** Page extract **
--- begin ---

The first part of any reconsideration request should be to acknowledge that you recognise your site was in breach of Google’s Webmaster Guidelines. If you feel the need to eat a bit of humble pie and apologise then that is fine, but it’s far more important to show whoever on Google’s Webspam Team is reading your reconsideration request, that you understand why you’ve been penalised.

It’s extremely important not to try and apportion blame elsewhere, however tempting this might be. If you paid an SEO company to create some high quality articles for your site and ended up with a load of bad links as a result, then the buck still stops with you.

You should be honest about any bought links, content placement services or blog networks or you have used in the past and assure Google that you have now done away with such practices. Pretending that you haven’t engaged with these kinds of techniques is just not worth it. Google is omnipresent and not naive. You’ve been caught, so you need to own up to everything, even if the offending action was taken years in the past and before your time. The key is to convince your juror that you have identified the cause of the penalty, realised the error of your ways and turned over a new leaf.

Needless to say there are instances where a manual action can be applied in response to activities that were outside of your control, such as following a website hack or something similar. In these situations humble pie need not be on the menu, however it is still important to highlight your understanding of the issue and why this caused your site to be in breach of the guidelines. There is no point in getting angry and demanding Google’s sympathy. Although this can be a trying time you need to remain calm and objective. Follow the processes below and show Google what measures you have put in place to mitigate the risk of such an attack in the future.

2. Explain

This bit can be tricky as you need to explain exactly how you went about identifying the extent of the issue. If you conducted a link audit which involved gathering information on unnatural links independently of Google’s Webmaster Tools’ link report (for example using tools like Moz’s Open Site Exploreer or Majestic’s Site Explorer), then you need to outline this process and document your findings. You will also need to explain your follow up action, what you did once you’d identified these negative links and how you went about taking them down. Google does not expect you to use their webspam team as a clean up crew, you need to make efforts to rectify the situation yourself before asking for their forgiveness.

--- end ---

** Data excerpts **
--- begin ---

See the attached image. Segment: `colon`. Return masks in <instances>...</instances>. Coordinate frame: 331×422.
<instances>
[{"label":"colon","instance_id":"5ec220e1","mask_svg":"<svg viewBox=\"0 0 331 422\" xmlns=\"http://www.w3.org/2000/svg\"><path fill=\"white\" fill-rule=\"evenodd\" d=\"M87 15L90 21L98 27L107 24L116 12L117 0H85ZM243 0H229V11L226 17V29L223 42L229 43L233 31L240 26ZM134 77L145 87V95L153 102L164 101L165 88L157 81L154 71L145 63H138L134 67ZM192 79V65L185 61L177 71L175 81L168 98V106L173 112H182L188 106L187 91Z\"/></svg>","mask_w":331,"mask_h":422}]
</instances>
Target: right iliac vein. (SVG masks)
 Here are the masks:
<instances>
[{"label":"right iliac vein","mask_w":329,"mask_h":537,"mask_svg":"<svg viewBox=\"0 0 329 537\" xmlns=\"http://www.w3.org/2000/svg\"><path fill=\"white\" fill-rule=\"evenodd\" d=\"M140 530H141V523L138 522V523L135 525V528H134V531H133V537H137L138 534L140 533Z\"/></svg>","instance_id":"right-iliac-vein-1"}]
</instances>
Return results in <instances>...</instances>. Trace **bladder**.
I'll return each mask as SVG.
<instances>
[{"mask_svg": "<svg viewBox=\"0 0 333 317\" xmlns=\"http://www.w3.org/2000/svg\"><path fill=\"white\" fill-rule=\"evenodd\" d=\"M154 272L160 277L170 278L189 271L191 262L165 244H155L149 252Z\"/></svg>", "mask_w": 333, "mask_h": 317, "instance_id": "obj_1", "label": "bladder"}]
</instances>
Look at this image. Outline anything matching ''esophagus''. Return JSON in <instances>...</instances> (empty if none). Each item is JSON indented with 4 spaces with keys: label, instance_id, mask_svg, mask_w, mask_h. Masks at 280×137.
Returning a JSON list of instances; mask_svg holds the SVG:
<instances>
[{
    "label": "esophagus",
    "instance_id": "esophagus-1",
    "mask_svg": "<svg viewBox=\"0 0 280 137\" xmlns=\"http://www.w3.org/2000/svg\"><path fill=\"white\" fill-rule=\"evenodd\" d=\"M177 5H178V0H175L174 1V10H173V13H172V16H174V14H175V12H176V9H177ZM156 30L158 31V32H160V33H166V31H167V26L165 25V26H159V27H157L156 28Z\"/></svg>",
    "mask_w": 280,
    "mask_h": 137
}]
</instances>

--- end ---

** Work to do **
Extract the reconsideration request passage that appears before the data and reproduce all of it word for word.

** Written response **
The first part of any reconsideration request should be to acknowledge that you recognise your site was in breach of Google’s Webmaster Guidelines. If you feel the need to eat a bit of humble pie and apologise then that is fine, but it’s far more important to show whoever on Google’s Webspam Team is reading your reconsideration request, that you understand why you’ve been penalised.

It’s extremely important not to try and apportion blame elsewhere, however tempting this might be. If you paid an SEO company to create some high quality articles for your site and ended up with a load of bad links as a result, then the buck still stops with you.

You should be honest about any bought links, content placement services or blog networks or you have used in the past and assure Google that you have now done away with such practices. Pretending that you haven’t engaged with these kinds of techniques is just not worth it. Google is omnipresent and not naive. You’ve been caught, so you need to own up to everything, even if the offending action was taken years in the past and before your time. The key is to convince your juror that you have identified the cause of the penalty, realised the error of your ways and turned over a new leaf.

Needless to say there are instances where a manual action can be applied in response to activities that were outside of your control, such as following a website hack or something similar. In these situations humble pie need not be on the menu, however it is still important to highlight your understanding of the issue and why this caused your site to be in breach of the guidelines. There is no point in getting angry and demanding Google’s sympathy. Although this can be a trying time you need to remain calm and objective. Follow the processes below and show Google what measures you have put in place to mitigate the risk of such an attack in the future.

2. Explain

This bit can be tricky as you need to explain exactly how you went about identifying the extent of the issue. If you conducted a link audit which involved gathering information on unnatural links independently of Google’s Webmaster Tools’ link report (for example using tools like Moz’s Open Site Exploreer or Majestic’s Site Explorer), then you need to outline this process and document your findings. You will also need to explain your follow up action, what you did once you’d identified these negative links and how you went about taking them down. Google does not expect you to use their webspam team as a clean up crew, you need to make efforts to rectify the situation yourself before asking for their forgiveness.